Exercise directions:
Filter the data for "Right" and copy matching lines.

**********

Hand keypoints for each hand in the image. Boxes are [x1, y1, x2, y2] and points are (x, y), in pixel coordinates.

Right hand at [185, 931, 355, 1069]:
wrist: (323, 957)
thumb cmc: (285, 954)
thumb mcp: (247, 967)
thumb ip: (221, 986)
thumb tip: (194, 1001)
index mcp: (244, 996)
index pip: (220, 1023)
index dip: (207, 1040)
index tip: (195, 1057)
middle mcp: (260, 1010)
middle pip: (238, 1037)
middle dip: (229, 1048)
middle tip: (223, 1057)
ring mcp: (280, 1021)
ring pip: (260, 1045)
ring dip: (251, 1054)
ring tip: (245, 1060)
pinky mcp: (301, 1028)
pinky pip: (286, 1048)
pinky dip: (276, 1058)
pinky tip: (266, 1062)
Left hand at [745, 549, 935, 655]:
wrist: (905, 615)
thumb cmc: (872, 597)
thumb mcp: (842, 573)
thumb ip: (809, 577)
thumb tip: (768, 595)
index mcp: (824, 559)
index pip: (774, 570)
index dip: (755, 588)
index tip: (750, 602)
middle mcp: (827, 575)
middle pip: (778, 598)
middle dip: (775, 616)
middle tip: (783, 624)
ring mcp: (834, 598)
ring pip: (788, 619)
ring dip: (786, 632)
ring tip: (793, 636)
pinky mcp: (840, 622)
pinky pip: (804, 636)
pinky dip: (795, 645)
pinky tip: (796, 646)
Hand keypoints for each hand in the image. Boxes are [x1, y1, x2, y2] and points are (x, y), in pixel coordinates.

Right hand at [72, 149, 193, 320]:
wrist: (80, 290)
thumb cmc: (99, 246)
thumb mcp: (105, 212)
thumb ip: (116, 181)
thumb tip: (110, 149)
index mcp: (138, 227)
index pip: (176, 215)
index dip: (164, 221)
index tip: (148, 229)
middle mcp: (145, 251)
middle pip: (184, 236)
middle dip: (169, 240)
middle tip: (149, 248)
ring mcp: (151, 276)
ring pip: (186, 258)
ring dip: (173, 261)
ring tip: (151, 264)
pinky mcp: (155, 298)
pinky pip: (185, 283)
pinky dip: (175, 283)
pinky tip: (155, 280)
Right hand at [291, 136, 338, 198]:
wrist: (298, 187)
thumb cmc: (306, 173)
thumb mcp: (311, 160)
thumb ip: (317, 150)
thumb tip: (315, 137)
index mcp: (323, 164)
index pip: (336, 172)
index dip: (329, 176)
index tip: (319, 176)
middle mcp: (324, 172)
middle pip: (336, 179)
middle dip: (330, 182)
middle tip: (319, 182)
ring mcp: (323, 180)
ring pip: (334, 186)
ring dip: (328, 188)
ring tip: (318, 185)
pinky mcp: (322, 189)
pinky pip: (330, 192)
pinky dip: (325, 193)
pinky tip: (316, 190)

**********

Exercise result:
Right hand at [185, 931, 355, 1069]:
Right hand at [72, 149, 193, 320]:
Right hand at [291, 136, 338, 198]:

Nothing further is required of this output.